Une mâle assurance

Jouer avec le feu. Joché a l’impression de flotter dans la vide écorce de son père absent. De s’introduire dans la peau de cet adulte qu’il deviendra dorénavant. De calquer précisément son pas juste dans la vie derrière lui. D’être un héros encasqué flottant avec légèreté dans l’espace infini. Mais aussi un chenapan qui fouine dans les affaires des grands. Mais aussi un rôdeur sans parole et tricheur. Mais aussi un serpent ondulant dans la chambre des parents.

C’est grisant de tenir un fusil dans ses bras. On se sent grandi l’interdit bravant. Du feu Joché ressent et anticipe la puissance. Il n’ose pas toucher aux habits du chasseur cependant. Il ne saurait les remettre en ordre convenablement. Un détail trahirait. Les adultes perçoivent ces choses furtivement les flairant comme un chat la souris.
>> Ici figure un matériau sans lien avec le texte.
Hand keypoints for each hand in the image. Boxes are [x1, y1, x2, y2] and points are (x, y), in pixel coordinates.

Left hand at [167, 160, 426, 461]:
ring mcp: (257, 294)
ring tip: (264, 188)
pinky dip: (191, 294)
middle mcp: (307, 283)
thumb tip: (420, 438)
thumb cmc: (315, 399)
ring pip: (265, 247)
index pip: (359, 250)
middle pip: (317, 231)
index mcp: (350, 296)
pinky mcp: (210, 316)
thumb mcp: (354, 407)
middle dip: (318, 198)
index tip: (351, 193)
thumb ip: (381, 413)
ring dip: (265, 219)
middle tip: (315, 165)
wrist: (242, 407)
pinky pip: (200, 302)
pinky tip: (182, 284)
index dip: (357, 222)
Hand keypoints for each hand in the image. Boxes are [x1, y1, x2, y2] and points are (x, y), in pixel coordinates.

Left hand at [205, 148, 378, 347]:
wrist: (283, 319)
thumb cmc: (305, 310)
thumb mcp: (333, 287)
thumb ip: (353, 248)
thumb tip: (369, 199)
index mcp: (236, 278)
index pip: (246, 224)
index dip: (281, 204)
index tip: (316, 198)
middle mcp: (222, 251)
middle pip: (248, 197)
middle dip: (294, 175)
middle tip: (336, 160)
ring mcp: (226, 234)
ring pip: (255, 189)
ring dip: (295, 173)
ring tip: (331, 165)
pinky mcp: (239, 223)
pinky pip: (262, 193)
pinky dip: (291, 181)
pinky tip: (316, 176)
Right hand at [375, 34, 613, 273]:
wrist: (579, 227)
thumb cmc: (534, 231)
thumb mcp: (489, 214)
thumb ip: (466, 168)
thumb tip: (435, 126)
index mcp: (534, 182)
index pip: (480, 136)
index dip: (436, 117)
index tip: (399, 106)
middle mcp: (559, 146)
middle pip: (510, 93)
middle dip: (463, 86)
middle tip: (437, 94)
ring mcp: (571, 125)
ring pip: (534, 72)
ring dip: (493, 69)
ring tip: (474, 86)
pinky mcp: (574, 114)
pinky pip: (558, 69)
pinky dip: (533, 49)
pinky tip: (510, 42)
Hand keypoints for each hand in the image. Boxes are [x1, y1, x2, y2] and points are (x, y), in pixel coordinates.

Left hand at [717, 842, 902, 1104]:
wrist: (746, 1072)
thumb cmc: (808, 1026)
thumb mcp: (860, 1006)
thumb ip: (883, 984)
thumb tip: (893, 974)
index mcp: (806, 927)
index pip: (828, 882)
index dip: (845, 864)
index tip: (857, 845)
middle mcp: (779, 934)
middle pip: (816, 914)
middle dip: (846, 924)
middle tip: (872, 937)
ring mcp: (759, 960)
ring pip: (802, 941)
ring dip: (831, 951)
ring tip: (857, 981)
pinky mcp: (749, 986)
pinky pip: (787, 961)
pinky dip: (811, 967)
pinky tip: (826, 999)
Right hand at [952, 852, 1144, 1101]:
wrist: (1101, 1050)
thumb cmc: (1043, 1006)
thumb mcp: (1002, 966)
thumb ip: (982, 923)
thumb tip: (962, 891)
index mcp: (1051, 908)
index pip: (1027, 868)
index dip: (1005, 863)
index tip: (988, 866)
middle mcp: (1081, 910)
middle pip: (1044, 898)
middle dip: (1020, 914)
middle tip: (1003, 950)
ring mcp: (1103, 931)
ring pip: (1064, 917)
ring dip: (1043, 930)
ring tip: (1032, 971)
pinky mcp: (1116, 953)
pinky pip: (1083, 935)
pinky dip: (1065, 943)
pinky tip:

Qu’est-ce qu’un fusil sans munitions ? Les cartouches manquent à l’appel. Elles sont dissimulées quelque part dans la grande armoire. Sur les appliques cuivrées du meuble briqué on peut voir une crucifixion gravée avec Marie-Madeleine et Marie éplorées se soutenant l’une l’autre comme des pruniers penchés tout dépenaillés dans le verger. Joché croise son propre reflet défiant dans le miroir. Il sourit se saluant confiant.

Les munitions n’étaient pas bien cachées. À peine enfoncées sous les draps blancs. Il a suffi d’une main passée pour les entendre buter contre le bois de châtaignier. Maintenant Joché engage une cartouche rouge dans le cylindre droit du fusil puis une cartouche noire dans le cylindre gauche de métal tout gris. Voilà le fusil armé contre tout guerrier. Deux coups c’est amusant. Il ouvre la fenêtre de la chambre en grand. Cale soigneusement son arme d’acier sur le rebord de la croisée et vise la cime des cyprès géants. La cime des grands arbres c’est drôlement tentant. Index sur la cachette il s’apprête à tirer. Joché est un gaucher.

Les plus hautes branches bougent imperceptiblement animées par la brise. Elles s’agitent comme les petites mains d’un bébé ou les griffes crochues d’un dragon. Elles voudraient parler qu’elles ne s’y prendraient pas autrement. De tout là-haut, se dit-il en rêvassant, on peut voir à l’horizon la barre bleue de l’océan planer au-dessus des champs de blé avec le ciel se confondant. Joché toise la plus haute brindille au faît de l’arbre. Du résineux il veut comme un savant déterminer son ultime élément en même temps que le plus petit constituant. L’extrémité dernière avant le ciel bleu ou la voute étoilée. Innocente. Privilégiée. Insolente et ténue. Elle fait signe à nous autres humains et nous désigne. Voilà ce qu’il faudra sacrifier. Voilà la vraie beauté. Œil gauche se refermant.

Le coup est parti. Pan. C’est la cartouche rouge. La déflagration résonne fort dans la maison. L’air tremble. Quel détonant boucan. La volaille est paniquée. Cocorico fait le coq au-dessus du fumier. Glousse le dindon comme un démon. Ça sent la résine à plein nez et la poudre brulée dans toute la maisonnée et même une fourche de tout son long s’est affalée : dans le sol du jardin gorgé d’humidité elle était pourtant bien fichée. Oui la terre est lourde cette année. C’est que de tout l’hiver pleuvoir il n’a cessé.

Christa déboule affolée dans la chambre. La télé continue de s’activer sourdement dans la salle à manger comme si de rien n’était. Un avion à réaction vient de passer le mur du son, dit Joché crânement. Les parents ne vont plus tarder à rentrer des champs. Retourne à ta télé. Retourne à ton dessin-animé. Tu ferais bien de te grouiller.